Князь вздохнул тяжело, поморщился и прямо посмотрел в глаза Конану:
— Лгать не буду: много в Лесу чудес и волшебств. Эти самые волколюды и запутать могут, и завести, а то и видение обманное послать, и все звери им повинуются — оттого повинуются, что, образ звериный принимая, волколюды с ними на их языке говорят! Если бы лишить их звериного образа… Или — людского… Чтобы что-то одно оставалось для них! Вот об этом я с тобой, Конан из Киммерии, и хочу говорить! Да, есть в Лесу злые чары, чудеса, волшебства, но — не так страшны они, если смотреть на них, как оно есть, то есть ясными глазами смотреть, а когда голова забита бабкиными сказками да детскими страхами, как у моих воинов… У меня хорошее войско!

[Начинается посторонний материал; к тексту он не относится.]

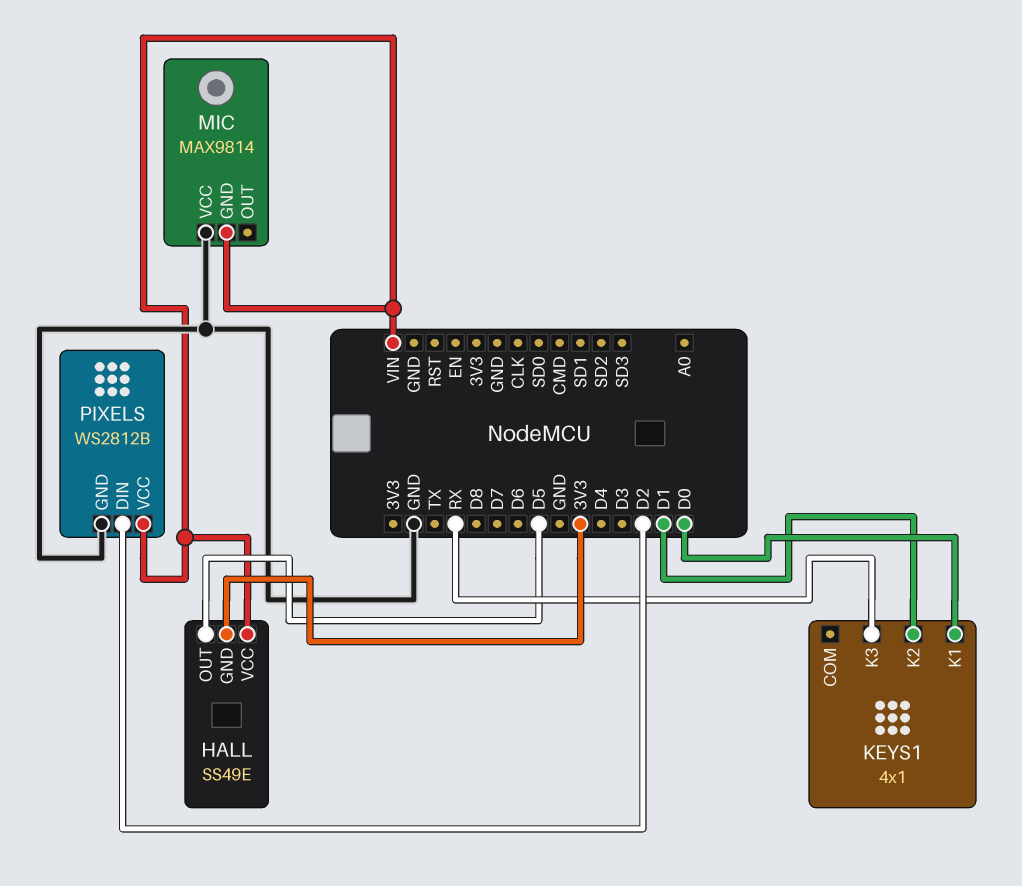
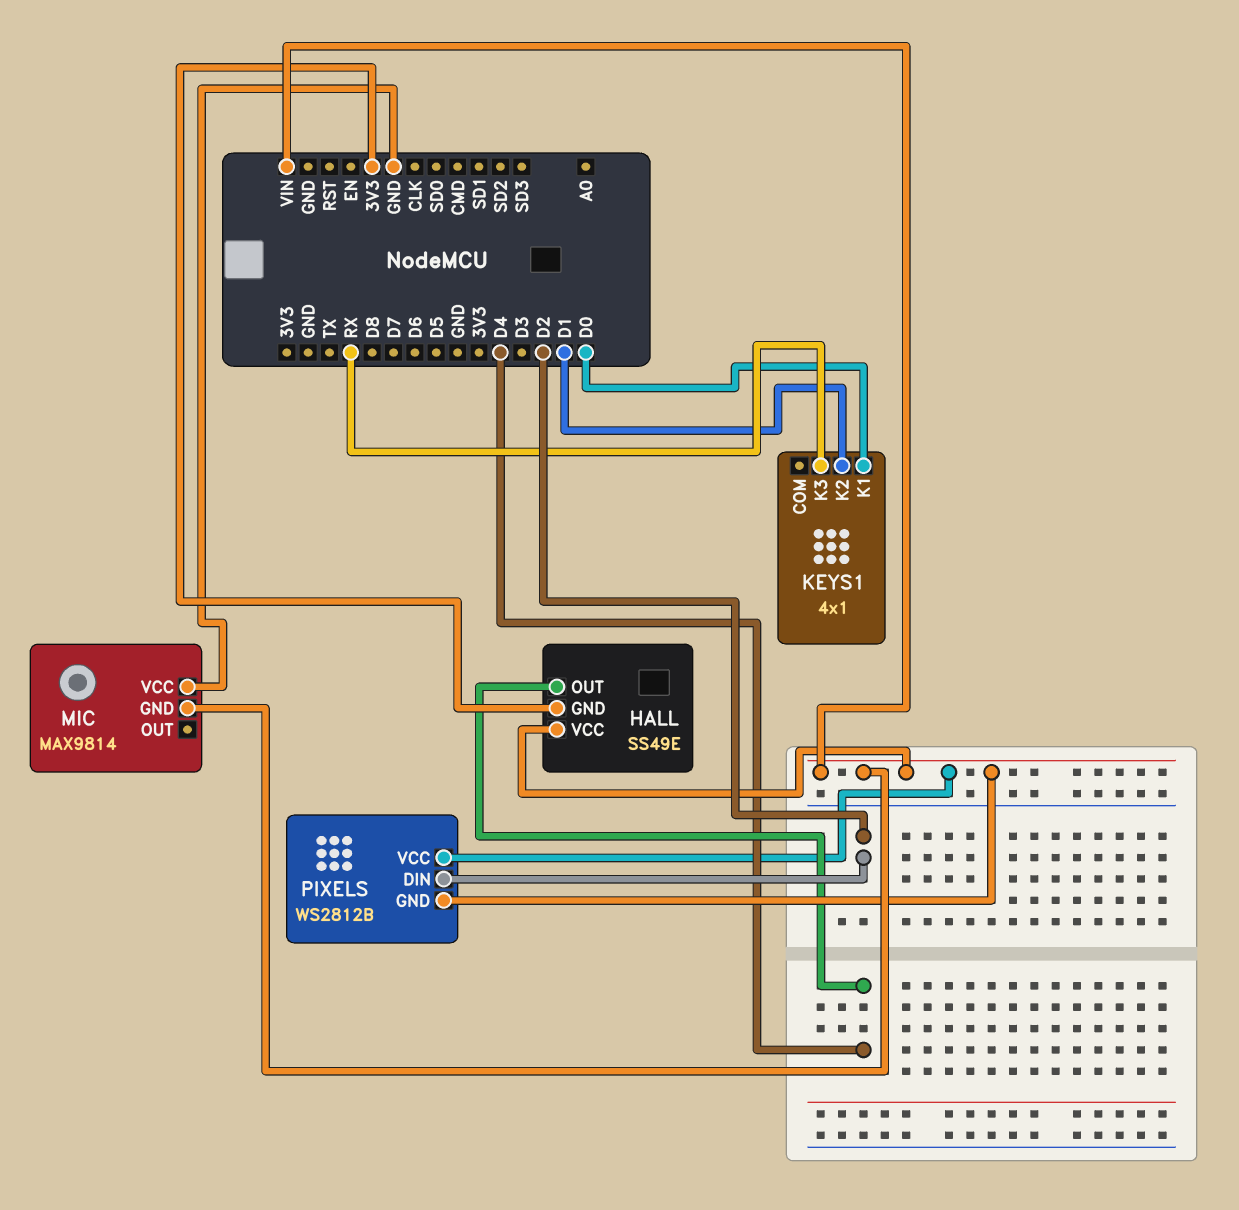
HALL pin OUT: D5 -> D4
PIXELS pin GND: GND -> VIN

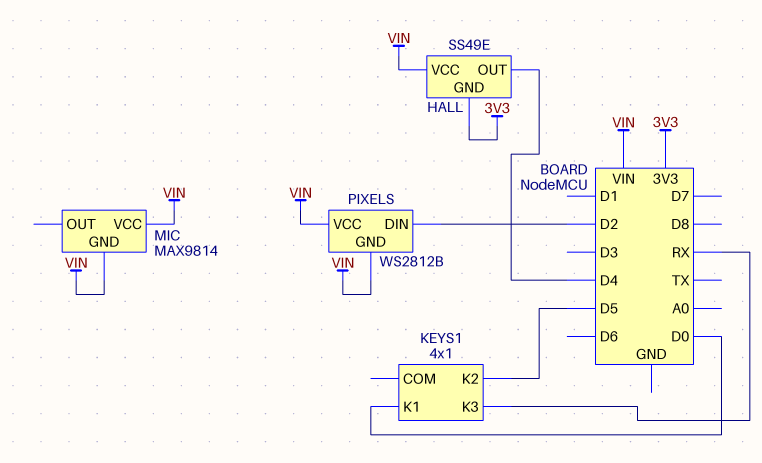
KEYS1 pin K2: D1 -> D5
MIC pin VCC: GND -> VIN

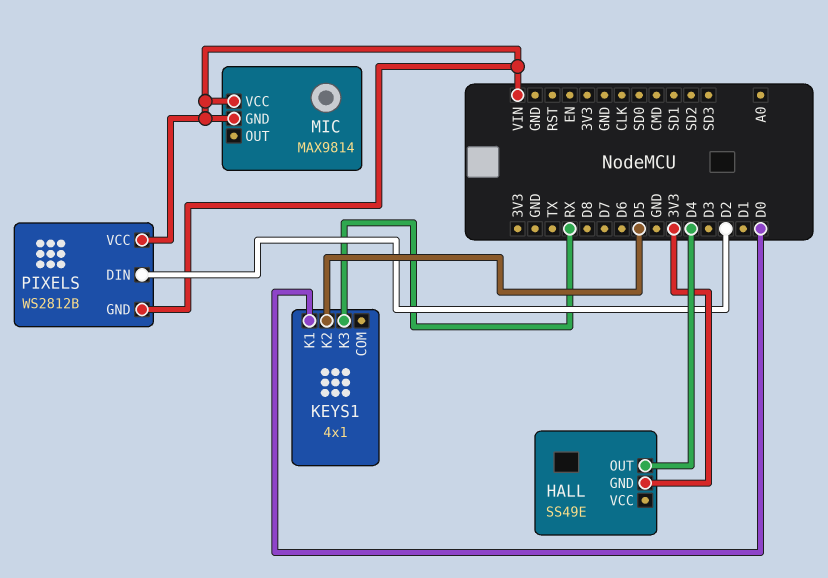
HALL pin VCC: VIN -> none

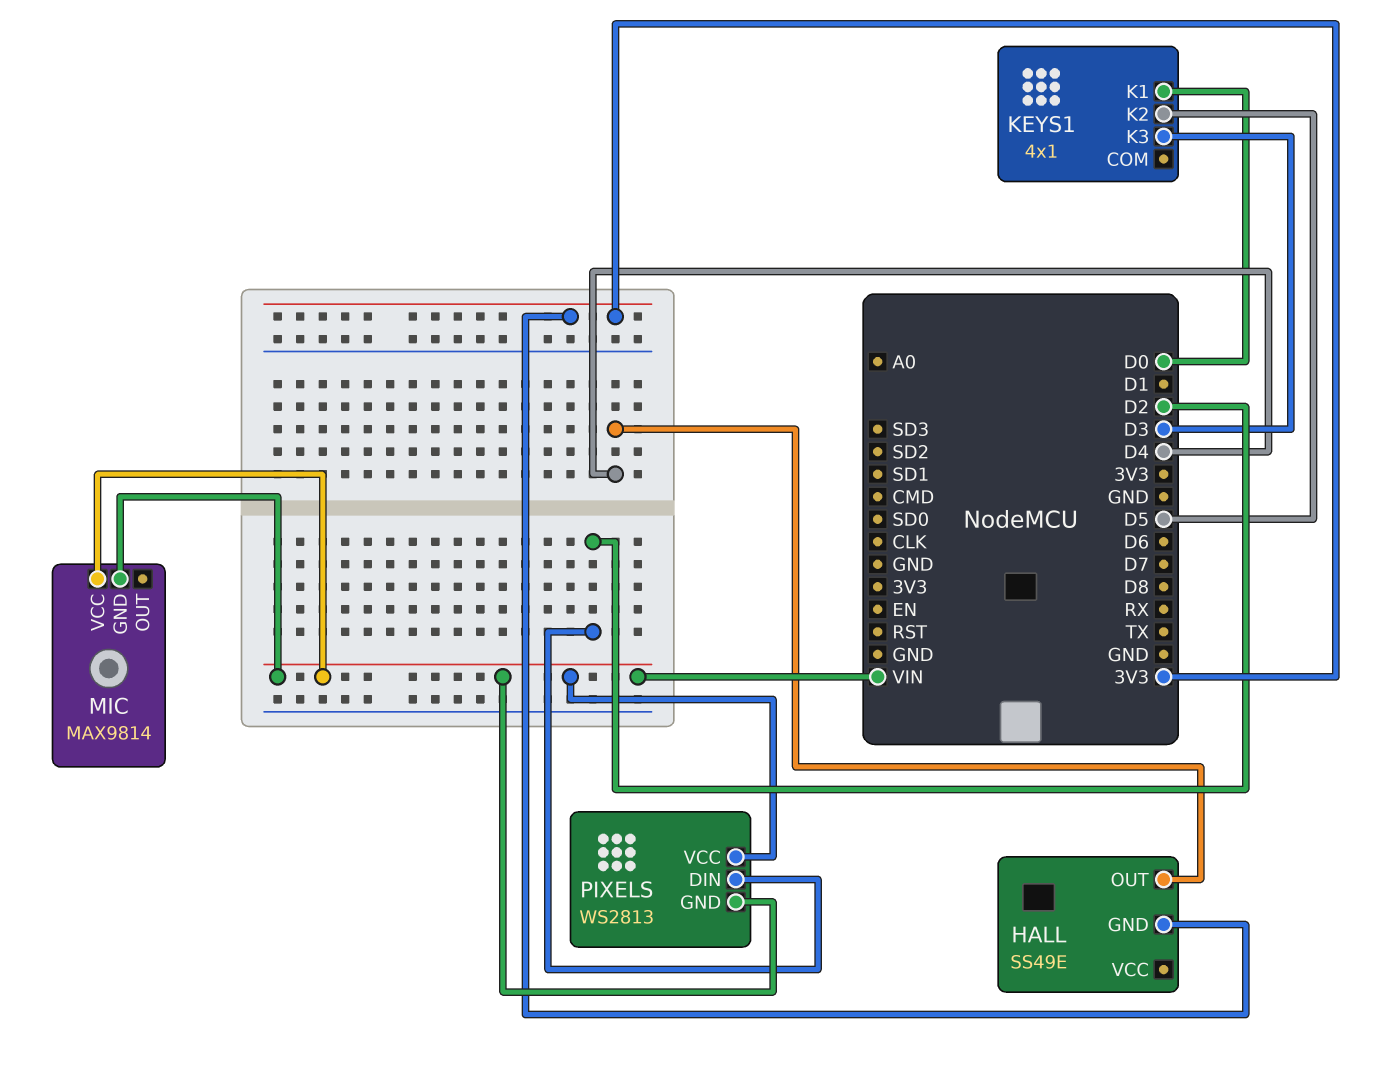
KEYS1 pin K3: RX -> D3
PIXELS: WS2812B -> WS2813

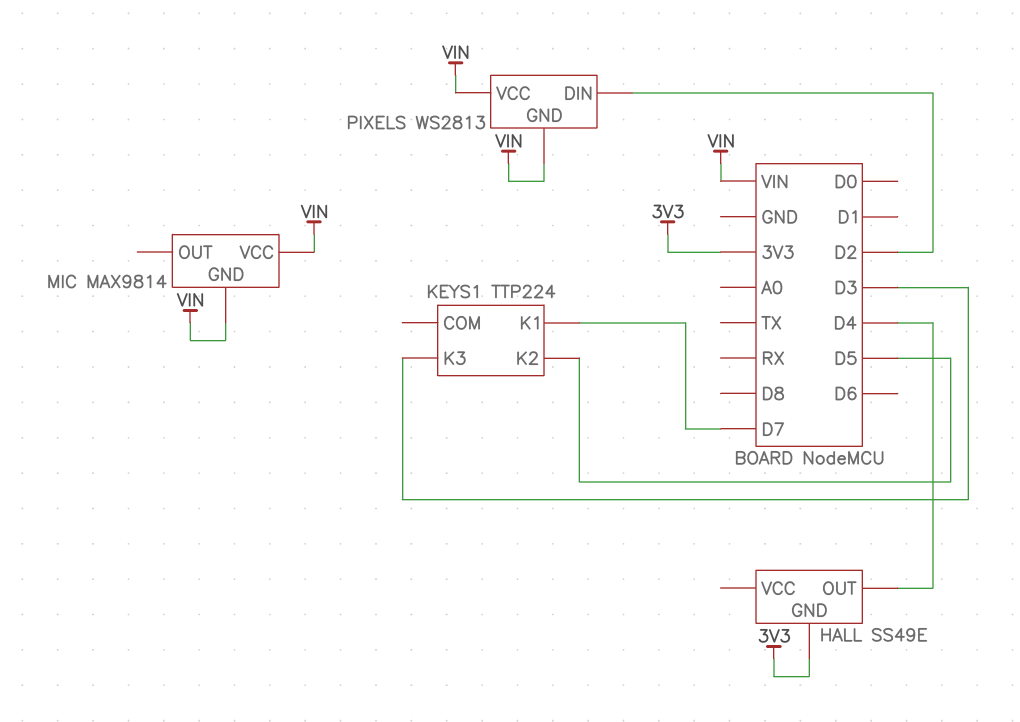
KEYS1: 4x1 -> TTP224
KEYS1 pin K1: D0 -> D7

Славные, храбрые молодцы, но этот страх перед Великим Лесом — словно заклятье, на моем княжестве испокон веков лежащее! Но потому-то за тобой я и послал: ведь тебе, Конан, доводилось и с великих царств снимать заклятия, да не такие, а много страшней!
Конан вообще любил выслушивать похвалы в свой адрес, тем более, что, как правило, похвалы эти были заслуженными и справедливыми, и свидетельствовали вовсе не о льстивом языке того, кто произносил их, но напротив — о его правдивости! А уж похвала от такого человека, как князь Бран… Вот уж кто попусту не будет льстить! Да и не нужно ему льстить! Если что — он и другого наймет… Значит, он действительно такого славного мнения о Конане, и в этом абсолютно прав, а значит — и в другом он прав!
И Конан задал последний смущавший его вопрос — о судьбе Некраса и жены его, посаженных в княжьи подвалы.
— Люди глупы и завистливы, — усмехнулся князь, — хотя их ненависть к волколюдам можно понять. Но здесь — все-таки больше зависти… Я уверен, они все десять лет знали, откуда она! Ее и зовут-то не по-нашему: Брегга. У них там особые имена: когда-то и они пришли сюда из далеких земель, отступили перед людьми… А теперь им отступать уже некуда!